Dataset rows:
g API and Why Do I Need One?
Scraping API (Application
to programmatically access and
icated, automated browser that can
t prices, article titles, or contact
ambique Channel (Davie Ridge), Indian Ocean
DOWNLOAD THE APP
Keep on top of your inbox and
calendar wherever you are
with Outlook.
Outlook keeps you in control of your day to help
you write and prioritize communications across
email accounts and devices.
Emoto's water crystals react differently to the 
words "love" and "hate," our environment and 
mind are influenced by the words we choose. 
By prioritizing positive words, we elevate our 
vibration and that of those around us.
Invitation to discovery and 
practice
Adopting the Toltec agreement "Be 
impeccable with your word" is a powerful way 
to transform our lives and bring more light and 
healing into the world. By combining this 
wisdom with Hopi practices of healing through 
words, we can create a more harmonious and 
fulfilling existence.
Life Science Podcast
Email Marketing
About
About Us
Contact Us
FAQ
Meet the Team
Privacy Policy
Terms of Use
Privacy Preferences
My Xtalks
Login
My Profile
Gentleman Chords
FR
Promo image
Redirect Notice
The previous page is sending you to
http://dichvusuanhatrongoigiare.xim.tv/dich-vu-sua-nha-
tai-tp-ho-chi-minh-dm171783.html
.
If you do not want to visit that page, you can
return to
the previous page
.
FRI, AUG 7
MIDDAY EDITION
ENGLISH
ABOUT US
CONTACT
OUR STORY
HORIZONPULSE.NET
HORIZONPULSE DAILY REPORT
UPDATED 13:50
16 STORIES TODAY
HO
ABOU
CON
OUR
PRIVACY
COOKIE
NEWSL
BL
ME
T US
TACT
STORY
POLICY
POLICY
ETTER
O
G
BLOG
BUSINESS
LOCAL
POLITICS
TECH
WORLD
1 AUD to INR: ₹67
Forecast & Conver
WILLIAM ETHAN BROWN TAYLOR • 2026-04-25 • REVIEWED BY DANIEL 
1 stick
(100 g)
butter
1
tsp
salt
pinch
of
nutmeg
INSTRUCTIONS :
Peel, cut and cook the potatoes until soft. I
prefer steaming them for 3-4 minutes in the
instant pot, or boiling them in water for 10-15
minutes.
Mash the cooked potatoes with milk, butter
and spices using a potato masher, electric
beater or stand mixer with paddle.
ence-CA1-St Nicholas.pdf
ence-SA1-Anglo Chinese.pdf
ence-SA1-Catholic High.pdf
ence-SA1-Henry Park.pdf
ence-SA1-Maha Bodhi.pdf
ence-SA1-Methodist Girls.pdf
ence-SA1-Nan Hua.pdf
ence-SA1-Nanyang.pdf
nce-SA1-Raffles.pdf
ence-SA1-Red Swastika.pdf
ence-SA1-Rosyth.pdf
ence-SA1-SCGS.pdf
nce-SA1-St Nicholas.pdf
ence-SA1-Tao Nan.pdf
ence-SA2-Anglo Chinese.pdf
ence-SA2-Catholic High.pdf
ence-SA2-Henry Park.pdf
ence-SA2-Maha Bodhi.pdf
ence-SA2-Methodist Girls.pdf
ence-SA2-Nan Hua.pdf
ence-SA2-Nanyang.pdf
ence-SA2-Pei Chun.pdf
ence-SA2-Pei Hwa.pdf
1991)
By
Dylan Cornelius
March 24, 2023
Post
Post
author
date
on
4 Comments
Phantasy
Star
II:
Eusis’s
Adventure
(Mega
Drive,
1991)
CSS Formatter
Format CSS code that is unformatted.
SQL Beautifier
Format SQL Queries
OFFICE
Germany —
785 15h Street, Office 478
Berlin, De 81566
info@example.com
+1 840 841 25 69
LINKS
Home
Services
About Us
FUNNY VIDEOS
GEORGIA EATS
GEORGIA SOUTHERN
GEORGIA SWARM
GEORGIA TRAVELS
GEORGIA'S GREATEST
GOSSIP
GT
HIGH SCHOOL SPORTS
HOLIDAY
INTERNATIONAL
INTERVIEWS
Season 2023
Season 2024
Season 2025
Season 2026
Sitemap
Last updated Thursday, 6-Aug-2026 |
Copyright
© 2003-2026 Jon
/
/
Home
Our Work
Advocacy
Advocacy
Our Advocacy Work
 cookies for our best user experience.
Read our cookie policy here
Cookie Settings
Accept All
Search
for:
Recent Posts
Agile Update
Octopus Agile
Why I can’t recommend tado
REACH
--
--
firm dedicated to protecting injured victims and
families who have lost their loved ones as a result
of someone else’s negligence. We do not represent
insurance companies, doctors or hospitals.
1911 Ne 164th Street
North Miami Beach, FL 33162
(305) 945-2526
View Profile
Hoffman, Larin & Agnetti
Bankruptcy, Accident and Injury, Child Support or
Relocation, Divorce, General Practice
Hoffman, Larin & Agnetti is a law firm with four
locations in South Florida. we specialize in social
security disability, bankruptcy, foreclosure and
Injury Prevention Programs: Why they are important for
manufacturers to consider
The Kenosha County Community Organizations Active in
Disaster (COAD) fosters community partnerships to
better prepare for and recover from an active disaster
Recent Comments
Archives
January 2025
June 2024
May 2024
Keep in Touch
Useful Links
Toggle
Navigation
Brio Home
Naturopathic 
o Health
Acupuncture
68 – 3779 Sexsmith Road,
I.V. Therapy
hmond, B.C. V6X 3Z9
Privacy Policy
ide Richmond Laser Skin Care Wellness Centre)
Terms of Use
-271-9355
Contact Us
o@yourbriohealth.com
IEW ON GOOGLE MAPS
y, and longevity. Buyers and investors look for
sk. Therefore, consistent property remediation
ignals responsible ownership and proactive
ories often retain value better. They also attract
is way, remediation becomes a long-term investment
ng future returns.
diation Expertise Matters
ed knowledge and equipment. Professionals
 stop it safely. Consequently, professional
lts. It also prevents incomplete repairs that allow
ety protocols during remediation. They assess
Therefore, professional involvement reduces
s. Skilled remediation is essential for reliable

Description of the task: Copy out every line of text in the rows above, character for character, with nothing changed, added, or left out.

Exercise solution:
g API and Why Do I Need One?
Scraping API (Application
to programmatically access and
icated, automated browser that can
t prices, article titles, or contact
ambique Channel (Davie Ridge), Indian Ocean
DOWNLOAD THE APP
Keep on top of your inbox and
calendar wherever you are
with Outlook.
Outlook keeps you in control of your day to help
you write and prioritize communications across
email accounts and devices.
Emoto's water crystals react differently to the 
words "love" and "hate," our environment and 
mind are influenced by the words we choose. 
By prioritizing positive words, we elevate our 
vibration and that of those around us.
Invitation to discovery and 
practice
Adopting the Toltec agreement "Be 
impeccable with your word" is a powerful way 
to transform our lives and bring more light and 
healing into the world. By combining this 
wisdom with Hopi practices of healing through 
words, we can create a more harmonious and 
fulfilling existence.
Life Science Podcast
Email Marketing
About
About Us
Contact Us
FAQ
Meet the Team
Privacy Policy
Terms of Use
Privacy Preferences
My Xtalks
Login
My Profile
Gentleman Chords
FR
Promo image
Redirect Notice
The previous page is sending you to
http://dichvusuanhatrongoigiare.xim.tv/dich-vu-sua-nha-
tai-tp-ho-chi-minh-dm171783.html
.
If you do not want to visit that page, you can
return to
the previous page
.
FRI, AUG 7
MIDDAY EDITION
ENGLISH
ABOUT US
CONTACT
OUR STORY
HORIZONPULSE.NET
HORIZONPULSE DAILY REPORT
UPDATED 13:50
16 STORIES TODAY
HO
ABOU
CON
OUR
PRIVACY
COOKIE
NEWSL
BL
ME
T US
TACT
STORY
POLICY
POLICY
ETTER
O
G
BLOG
BUSINESS
LOCAL
POLITICS
TECH
WORLD
1 AUD to INR: ₹67
Forecast & Conver
WILLIAM ETHAN BROWN TAYLOR • 2026-04-25 • REVIEWED BY DANIEL 
1 stick
(100 g)
butter
1
tsp
salt
pinch
of
nutmeg
INSTRUCTIONS :
Peel, cut and cook the potatoes until soft. I
prefer steaming them for 3-4 minutes in the
instant pot, or boiling them in water for 10-15
minutes.
Mash the cooked potatoes with milk, butter
and spices using a potato masher, electric
beater or stand mixer with paddle.
ence-CA1-St Nicholas.pdf
ence-SA1-Anglo Chinese.pdf
ence-SA1-Catholic High.pdf
ence-SA1-Henry Park.pdf
ence-SA1-Maha Bodhi.pdf
ence-SA1-Methodist Girls.pdf
ence-SA1-Nan Hua.pdf
ence-SA1-Nanyang.pdf
nce-SA1-Raffles.pdf
ence-SA1-Red Swastika.pdf
ence-SA1-Rosyth.pdf
ence-SA1-SCGS.pdf
nce-SA1-St Nicholas.pdf
ence-SA1-Tao Nan.pdf
ence-SA2-Anglo Chinese.pdf
ence-SA2-Catholic High.pdf
ence-SA2-Henry Park.pdf
ence-SA2-Maha Bodhi.pdf
ence-SA2-Methodist Girls.pdf
ence-SA2-Nan Hua.pdf
ence-SA2-Nanyang.pdf
ence-SA2-Pei Chun.pdf
ence-SA2-Pei Hwa.pdf
1991)
By
Dylan Cornelius
March 24, 2023
Post
Post
author
date
on
4 Comments
Phantasy
Star
II:
Eusis’s
Adventure
(Mega
Drive,
1991)
CSS Formatter
Format CSS code that is unformatted.
SQL Beautifier
Format SQL Queries
OFFICE
Germany —
785 15h Street, Office 478
Berlin, De 81566
info@example.com
+1 840 841 25 69
LINKS
Home
Services
About Us
FUNNY VIDEOS
GEORGIA EATS
GEORGIA SOUTHERN
GEORGIA SWARM
GEORGIA TRAVELS
GEORGIA'S GREATEST
GOSSIP
GT
HIGH SCHOOL SPORTS
HOLIDAY
INTERNATIONAL
INTERVIEWS
Season 2023
Season 2024
Season 2025
Season 2026
Sitemap
Last updated Thursday, 6-Aug-2026 |
Copyright
© 2003-2026 Jon
/
/
Home
Our Work
Advocacy
Advocacy
Our Advocacy Work
 cookies for our best user experience.
Read our cookie policy here
Cookie Settings
Accept All
Search
for:
Recent Posts
Agile Update
Octopus Agile
Why I can’t recommend tado
REACH
--
--
firm dedicated to protecting injured victims and
families who have lost their loved ones as a result
of someone else’s negligence. We do not represent
insurance companies, doctors or hospitals.
1911 Ne 164th Street
North Miami Beach, FL 33162
(305) 945-2526
View Profile
Hoffman, Larin & Agnetti
Bankruptcy, Accident and Injury, Child Support or
Relocation, Divorce, General Practice
Hoffman, Larin & Agnetti is a law firm with four
locations in South Florida. we specialize in social
security disability, bankruptcy, foreclosure and
Injury Prevention Programs: Why they are important for
manufacturers to consider
The Kenosha County Community Organizations Active in
Disaster (COAD) fosters community partnerships to
better prepare for and recover from an active disaster
Recent Comments
Archives
January 2025
June 2024
May 2024
Keep in Touch
Useful Links
Toggle
Navigation
Brio Home
Naturopathic 
o Health
Acupuncture
68 – 3779 Sexsmith Road,
I.V. Therapy
hmond, B.C. V6X 3Z9
Privacy Policy
ide Richmond Laser Skin Care Wellness Centre)
Terms of Use
-271-9355
Contact Us
o@yourbriohealth.com
IEW ON GOOGLE MAPS
y, and longevity. Buyers and investors look for
sk. Therefore, consistent property remediation
ignals responsible ownership and proactive
ories often retain value better. They also attract
is way, remediation becomes a long-term investment
ng future returns.
diation Expertise Matters
ed knowledge and equipment. Professionals
 stop it safely. Consequently, professional
lts. It also prevents incomplete repairs that allow
ety protocols during remediation. They assess
Therefore, professional involvement reduces
s. Skilled remediation is essential for reliable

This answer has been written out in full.